* ACTION ITEM *
Among the lines below, restate word for word only those from the line with "As partes inferiores" through the line with "Зарубежные события", with both end lines kept.
─── INPUT RECORDS ───
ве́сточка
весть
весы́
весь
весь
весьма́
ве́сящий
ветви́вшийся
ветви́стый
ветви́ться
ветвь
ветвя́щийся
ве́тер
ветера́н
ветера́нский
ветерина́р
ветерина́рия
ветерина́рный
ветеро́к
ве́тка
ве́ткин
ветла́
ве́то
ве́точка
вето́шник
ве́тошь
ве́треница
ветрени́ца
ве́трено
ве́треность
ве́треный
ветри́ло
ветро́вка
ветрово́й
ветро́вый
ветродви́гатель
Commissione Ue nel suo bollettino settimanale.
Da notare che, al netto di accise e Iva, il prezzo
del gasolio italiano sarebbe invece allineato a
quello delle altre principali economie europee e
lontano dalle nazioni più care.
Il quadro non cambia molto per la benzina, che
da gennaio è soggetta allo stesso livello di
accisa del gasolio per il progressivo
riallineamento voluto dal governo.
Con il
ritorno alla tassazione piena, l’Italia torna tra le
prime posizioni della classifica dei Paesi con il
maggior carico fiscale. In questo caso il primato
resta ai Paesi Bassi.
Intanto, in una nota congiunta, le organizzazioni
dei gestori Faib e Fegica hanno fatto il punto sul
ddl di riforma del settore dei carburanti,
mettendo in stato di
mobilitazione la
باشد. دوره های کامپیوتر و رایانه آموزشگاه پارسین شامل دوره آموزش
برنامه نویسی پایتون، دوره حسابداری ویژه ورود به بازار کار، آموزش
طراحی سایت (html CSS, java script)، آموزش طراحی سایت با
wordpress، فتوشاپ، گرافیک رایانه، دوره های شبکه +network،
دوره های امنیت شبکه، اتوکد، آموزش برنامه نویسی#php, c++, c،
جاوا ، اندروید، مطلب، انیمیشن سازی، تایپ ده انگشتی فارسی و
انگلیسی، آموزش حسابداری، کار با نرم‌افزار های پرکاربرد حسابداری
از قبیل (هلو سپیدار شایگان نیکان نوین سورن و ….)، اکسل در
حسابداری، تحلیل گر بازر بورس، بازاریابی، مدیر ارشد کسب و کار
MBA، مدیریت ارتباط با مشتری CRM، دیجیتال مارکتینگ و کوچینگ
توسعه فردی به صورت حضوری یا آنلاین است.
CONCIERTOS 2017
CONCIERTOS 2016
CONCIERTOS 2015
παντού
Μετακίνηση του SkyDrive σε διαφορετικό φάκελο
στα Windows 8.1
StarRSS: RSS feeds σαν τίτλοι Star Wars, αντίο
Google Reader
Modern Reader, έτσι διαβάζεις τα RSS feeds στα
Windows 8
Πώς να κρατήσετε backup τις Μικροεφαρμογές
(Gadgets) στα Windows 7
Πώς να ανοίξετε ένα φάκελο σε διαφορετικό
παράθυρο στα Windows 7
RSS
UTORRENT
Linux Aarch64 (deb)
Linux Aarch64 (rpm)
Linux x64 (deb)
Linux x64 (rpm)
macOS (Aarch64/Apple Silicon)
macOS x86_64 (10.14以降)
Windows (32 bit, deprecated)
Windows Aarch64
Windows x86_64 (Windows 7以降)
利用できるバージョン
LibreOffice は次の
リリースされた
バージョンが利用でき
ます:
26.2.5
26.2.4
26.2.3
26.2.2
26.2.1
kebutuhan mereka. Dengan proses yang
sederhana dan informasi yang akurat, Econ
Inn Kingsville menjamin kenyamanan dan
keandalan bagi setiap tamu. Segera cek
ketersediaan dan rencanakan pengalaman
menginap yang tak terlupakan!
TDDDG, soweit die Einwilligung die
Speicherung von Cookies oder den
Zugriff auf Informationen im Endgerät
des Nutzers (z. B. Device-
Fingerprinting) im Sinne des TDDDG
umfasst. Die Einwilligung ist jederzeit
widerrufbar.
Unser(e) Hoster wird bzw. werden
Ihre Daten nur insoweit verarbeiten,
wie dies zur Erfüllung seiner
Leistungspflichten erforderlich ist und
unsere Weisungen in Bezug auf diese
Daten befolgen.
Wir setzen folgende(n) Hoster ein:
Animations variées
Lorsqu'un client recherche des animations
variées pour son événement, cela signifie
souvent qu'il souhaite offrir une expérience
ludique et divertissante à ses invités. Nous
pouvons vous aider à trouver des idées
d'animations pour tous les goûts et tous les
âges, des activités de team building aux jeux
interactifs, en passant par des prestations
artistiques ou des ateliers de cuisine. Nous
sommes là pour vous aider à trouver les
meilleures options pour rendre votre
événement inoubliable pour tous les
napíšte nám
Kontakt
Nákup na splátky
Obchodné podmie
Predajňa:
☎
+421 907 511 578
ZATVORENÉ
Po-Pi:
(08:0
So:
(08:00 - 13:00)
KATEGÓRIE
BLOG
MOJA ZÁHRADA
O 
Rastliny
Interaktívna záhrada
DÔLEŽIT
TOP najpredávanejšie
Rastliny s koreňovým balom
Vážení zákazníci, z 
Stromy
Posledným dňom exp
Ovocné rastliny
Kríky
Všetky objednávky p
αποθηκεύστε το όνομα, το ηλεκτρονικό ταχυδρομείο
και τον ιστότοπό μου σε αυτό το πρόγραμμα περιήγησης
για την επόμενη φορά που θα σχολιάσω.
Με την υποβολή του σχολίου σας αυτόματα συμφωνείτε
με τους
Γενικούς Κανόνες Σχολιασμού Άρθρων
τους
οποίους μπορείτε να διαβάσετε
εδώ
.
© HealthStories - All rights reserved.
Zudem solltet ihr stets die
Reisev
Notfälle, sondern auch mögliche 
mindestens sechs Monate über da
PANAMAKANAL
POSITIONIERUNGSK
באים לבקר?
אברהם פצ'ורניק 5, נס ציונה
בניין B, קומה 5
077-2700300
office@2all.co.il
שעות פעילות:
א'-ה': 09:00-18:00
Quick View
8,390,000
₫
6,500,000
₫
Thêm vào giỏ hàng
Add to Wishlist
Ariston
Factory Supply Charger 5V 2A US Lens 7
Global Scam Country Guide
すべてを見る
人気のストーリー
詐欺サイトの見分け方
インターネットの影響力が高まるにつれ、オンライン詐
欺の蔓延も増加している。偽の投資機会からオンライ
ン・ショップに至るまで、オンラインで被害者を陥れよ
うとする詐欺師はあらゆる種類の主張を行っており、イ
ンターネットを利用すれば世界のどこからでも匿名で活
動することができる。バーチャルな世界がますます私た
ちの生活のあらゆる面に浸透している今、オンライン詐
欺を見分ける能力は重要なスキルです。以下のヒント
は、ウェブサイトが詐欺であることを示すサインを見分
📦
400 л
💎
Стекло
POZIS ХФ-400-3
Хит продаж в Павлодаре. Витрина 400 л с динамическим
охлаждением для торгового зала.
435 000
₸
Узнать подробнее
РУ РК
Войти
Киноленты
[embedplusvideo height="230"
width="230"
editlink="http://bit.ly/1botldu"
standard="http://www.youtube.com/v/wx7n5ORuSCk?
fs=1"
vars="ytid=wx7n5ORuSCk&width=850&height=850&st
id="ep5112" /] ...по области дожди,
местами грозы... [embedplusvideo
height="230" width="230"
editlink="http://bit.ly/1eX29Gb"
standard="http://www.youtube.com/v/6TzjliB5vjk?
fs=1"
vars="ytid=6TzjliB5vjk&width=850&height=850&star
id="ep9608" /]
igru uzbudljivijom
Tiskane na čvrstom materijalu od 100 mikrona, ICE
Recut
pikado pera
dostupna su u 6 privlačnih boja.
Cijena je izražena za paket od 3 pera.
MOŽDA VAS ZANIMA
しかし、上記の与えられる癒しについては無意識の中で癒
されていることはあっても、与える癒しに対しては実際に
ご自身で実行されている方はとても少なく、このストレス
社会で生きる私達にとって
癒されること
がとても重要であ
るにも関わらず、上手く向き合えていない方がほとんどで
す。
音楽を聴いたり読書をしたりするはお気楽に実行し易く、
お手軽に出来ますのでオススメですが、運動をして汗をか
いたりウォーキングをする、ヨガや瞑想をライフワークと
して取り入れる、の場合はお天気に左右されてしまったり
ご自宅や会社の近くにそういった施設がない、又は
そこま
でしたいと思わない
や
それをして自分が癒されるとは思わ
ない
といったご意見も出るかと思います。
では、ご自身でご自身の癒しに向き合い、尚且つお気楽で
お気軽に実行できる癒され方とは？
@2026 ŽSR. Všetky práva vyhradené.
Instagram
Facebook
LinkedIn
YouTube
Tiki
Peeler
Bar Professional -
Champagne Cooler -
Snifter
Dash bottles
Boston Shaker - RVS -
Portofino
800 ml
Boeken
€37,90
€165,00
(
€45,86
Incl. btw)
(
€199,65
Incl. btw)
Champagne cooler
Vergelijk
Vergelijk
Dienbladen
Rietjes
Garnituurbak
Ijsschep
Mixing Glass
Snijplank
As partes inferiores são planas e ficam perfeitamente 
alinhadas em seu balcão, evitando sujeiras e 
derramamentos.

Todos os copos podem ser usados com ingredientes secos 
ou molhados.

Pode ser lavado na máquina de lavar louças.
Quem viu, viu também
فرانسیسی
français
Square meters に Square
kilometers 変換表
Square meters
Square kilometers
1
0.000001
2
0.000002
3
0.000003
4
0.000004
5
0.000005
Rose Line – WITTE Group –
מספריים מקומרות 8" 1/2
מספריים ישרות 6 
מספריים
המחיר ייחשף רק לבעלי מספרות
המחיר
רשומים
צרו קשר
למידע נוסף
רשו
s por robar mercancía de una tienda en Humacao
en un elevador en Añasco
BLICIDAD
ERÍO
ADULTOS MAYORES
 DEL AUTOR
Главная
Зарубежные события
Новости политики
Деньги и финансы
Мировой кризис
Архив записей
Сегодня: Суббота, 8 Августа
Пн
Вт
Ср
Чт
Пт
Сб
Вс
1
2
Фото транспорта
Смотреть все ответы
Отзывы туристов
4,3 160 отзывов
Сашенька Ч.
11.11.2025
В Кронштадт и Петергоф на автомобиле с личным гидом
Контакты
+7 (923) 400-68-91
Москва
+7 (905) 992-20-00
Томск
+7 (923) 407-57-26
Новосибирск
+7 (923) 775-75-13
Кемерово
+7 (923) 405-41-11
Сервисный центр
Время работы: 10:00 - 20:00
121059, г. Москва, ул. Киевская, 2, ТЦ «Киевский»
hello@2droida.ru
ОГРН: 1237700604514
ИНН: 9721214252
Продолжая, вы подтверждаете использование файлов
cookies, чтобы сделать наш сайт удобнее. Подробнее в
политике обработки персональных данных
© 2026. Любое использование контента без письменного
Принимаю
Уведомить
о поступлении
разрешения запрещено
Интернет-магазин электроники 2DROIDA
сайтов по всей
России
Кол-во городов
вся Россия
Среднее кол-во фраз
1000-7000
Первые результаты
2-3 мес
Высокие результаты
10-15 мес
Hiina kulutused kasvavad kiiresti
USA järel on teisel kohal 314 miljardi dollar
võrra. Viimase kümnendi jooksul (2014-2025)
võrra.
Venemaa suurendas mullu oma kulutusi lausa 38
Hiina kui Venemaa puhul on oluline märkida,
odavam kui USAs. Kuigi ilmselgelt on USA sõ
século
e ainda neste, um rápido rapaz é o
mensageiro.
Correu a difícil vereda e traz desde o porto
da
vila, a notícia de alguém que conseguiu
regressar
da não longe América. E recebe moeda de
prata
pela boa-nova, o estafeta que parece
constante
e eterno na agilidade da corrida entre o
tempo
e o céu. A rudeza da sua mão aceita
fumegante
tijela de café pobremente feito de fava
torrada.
───
* RESULT *
As partes inferiores são planas e ficam perfeitamente 
alinhadas em seu balcão, evitando sujeiras e 
derramamentos.

Todos os copos podem ser usados com ingredientes secos 
ou molhados.

Pode ser lavado na máquina de lavar louças.
Quem viu, viu também
فرانسیسی
français
Square meters に Square
kilometers 変換表
Square meters
Square kilometers
1
0.000001
2
0.000002
3
0.000003
4
0.000004
5
0.000005
Rose Line – WITTE Group –
מספריים מקומרות 8" 1/2
מספריים ישרות 6 
מספריים
המחיר ייחשף רק לבעלי מספרות
המחיר
רשומים
צרו קשר
למידע נוסף
רשו
s por robar mercancía de una tienda en Humacao
en un elevador en Añasco
BLICIDAD
ERÍO
ADULTOS MAYORES
 DEL AUTOR
Главная
Зарубежные события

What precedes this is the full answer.